Burna is typically better at sticking to a script. After the foolproof narrative that accompanied African Giant, he kept up his momentum as a shepherd on the path to enlightenment. For 2020’s Twice As Tall, he released a video comic strip that showed him being chosen by a legion of gods who extend affirmations: “Indeed, you will be as a god to these people. Walk under this glorious burden of purpose and know no fear.” Diddy, who came on at the 11th hour as the album’s executive producer, emphasized that “we from the same tribe” and are in desperate need of extending love to one another. And Coldplay’s Chris Martin lended a hook to “Monsters You Made,” one of Burna’s most eloquent takes on the present-day legacy of Nigeria’s colonization. Last year’s Love, Damini was less anchored by this internalized obligation; though it featured one of the singer’s most massive hits to date in “Last, Last,” it loosened his grip on sociopolitical interests as a marketing tool by swinging for potential chart-toppers. (Guests on the album included pop juggernauts Ed Sheeran, J Balvin, and Khalid.)

With that history in mind, it’s hard not to recognize this new go-round as a step behind. The artwork is in the form of a one-off magazine that teases lessons to live by: Don’t Complain, Don’t Explain, Just Believe. At times, it feels like I Told Them … is trying to convey some sort of battle Burna is enduring, while an outside voice offers motivation or assurance. At others, it’s just the good time he reduced his musical contemporaries in Nigeria to in the interview with Lowe. Resentment and disconcertion are palpable in spurts. On “Cheat on Me,” with British rapper Dave, he cautions people to take full consideration before criticizing. (In an interview with the Los Angeles Times, he expanded on some sources of his irritation. “To this day, there’s many Nigerians who can tell you an American rapper who just started their career, and they’ll say they’re bigger than Burna Boy. They don’t understand it.”) And the album is bookended by loose narration from iconic New York hip-hop voices, with GZA and RZA dropping in from the dojo to sprinkle jewels of wisdom. GZA’s contribution to the intro is ushered out by the banging of a gong, and lazily placed sound effects of kung-fu fight scenes are sparingly distributed throughout the album for no reason other than to call back to the Wu-Tang aesthetic. Though there are bright spots — the 255 and LeriQ–produced “Dey Play,” which features the modern-day Afrobeats sound in its most recognizable form; the Jeremih “Birthday Sex”–sampling “City Boys”; “If I’m Lying,” a stripped-down, emotional look inward about how trying perseverance can be even when Burna’s up for the job — the album never quite rounds out the through-line it initially promises.

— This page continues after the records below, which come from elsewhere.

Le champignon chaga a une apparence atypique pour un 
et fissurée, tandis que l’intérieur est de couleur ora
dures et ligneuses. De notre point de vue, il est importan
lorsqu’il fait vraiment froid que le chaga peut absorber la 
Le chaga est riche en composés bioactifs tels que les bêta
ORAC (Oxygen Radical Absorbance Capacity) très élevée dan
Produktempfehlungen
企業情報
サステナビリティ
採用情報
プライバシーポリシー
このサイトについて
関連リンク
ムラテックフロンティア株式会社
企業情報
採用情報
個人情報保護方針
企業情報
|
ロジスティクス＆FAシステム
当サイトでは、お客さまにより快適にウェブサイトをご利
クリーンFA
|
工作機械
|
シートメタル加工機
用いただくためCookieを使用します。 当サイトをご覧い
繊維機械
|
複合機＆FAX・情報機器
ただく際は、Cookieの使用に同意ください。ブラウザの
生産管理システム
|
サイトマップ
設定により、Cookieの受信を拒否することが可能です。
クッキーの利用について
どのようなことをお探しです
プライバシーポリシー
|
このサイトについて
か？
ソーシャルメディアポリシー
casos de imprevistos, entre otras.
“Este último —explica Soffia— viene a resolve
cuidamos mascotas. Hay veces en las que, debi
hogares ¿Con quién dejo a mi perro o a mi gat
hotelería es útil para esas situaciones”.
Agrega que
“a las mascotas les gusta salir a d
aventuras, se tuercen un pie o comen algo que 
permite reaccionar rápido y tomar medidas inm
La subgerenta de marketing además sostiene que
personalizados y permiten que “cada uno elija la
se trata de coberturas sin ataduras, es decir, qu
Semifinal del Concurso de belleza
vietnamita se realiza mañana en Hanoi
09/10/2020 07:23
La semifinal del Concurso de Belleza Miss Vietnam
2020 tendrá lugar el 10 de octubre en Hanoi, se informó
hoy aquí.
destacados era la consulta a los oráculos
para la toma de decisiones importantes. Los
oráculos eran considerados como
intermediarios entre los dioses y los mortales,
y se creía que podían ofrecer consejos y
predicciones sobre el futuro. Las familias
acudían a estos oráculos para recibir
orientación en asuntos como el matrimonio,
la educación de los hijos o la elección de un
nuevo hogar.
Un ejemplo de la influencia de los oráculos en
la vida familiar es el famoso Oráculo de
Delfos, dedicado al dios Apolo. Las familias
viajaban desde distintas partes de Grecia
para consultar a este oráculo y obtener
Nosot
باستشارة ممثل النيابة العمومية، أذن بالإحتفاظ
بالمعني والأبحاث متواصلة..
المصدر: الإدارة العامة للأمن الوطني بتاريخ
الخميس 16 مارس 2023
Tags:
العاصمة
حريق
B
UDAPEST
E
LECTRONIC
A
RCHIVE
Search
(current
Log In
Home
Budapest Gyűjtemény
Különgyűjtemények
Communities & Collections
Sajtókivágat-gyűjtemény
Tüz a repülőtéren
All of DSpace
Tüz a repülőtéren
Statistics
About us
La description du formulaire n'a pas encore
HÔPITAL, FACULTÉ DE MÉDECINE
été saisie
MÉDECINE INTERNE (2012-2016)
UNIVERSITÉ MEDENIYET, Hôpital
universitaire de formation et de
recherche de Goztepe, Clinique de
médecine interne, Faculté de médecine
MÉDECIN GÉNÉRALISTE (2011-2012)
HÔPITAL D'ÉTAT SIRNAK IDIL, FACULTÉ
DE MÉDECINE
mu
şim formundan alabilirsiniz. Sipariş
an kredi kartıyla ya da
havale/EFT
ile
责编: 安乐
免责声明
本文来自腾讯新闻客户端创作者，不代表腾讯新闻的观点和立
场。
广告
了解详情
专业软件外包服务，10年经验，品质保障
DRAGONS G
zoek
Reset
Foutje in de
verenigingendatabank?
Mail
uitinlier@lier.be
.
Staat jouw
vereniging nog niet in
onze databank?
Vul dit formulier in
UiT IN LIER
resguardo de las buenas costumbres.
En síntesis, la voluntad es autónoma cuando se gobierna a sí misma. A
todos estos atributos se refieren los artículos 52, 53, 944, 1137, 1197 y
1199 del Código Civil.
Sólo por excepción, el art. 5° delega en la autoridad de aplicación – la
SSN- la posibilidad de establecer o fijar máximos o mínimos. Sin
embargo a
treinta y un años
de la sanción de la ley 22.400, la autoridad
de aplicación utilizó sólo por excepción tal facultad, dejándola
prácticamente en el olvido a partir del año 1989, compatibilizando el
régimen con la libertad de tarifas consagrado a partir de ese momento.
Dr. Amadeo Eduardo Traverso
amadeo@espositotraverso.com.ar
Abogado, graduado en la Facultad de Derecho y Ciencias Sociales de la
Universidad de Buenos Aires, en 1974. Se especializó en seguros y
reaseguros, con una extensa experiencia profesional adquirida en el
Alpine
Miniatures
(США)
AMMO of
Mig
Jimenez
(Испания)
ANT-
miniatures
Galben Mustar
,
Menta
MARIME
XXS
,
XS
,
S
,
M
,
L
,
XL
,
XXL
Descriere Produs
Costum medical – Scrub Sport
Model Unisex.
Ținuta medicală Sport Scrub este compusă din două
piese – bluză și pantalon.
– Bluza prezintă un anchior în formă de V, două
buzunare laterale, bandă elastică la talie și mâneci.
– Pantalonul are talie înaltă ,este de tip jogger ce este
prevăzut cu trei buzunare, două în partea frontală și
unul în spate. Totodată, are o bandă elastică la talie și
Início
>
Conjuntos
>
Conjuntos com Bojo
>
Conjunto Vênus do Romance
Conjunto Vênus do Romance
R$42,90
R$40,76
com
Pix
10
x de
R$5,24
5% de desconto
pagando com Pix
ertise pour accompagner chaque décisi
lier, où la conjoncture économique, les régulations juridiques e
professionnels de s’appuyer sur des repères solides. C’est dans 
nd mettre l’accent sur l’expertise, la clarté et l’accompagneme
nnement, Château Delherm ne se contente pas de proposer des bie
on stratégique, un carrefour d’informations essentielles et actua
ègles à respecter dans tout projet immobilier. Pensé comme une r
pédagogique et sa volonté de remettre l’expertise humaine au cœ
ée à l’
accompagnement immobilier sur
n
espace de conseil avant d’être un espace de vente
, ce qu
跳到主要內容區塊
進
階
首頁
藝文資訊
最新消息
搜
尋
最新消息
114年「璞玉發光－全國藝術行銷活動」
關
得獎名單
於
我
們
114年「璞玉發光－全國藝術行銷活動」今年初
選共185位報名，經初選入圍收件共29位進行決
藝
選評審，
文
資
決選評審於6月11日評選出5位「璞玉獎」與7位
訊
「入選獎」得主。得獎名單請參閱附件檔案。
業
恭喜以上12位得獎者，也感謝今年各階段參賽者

Considering his output over the past five years (I Told Them … is his fifth album since 2018) and relentless touring schedule, it feels like Burna Boy is entering a period of creative exhaustion. Record-breaking concerts and global name recognition abound, while an already stamped legacy affords him the ability to gleefully reflect on his place within the culture. But those accolades also present the risk of exceptionalist thought. Why else would a person whose whole thing is being a diasporic connector and a beacon of hope to his homeland make disparaging remarks about his peers on one of music’s biggest digital stages in order to emphasize his significance? Why would he close the album with “Thanks,” which, with the help of J. Cole, touts his personal success and efforts to bring Nigerian culture to the forefront as reasons for him to be exempt from criticism or skepticism in any form when there are more pressing issues at hand? “Is this the motherfuckin’ thanks I get?” he asks. In what is meant to feel like a victory lap, we’re left with something of the Drake variety: bitterness, paranoia, and a heightened self-consciousness stemming from the success he pushed for and the responsibility as a “chosen leader” he placed on his own shoulders. All because people aren’t in a constant state of genuflection.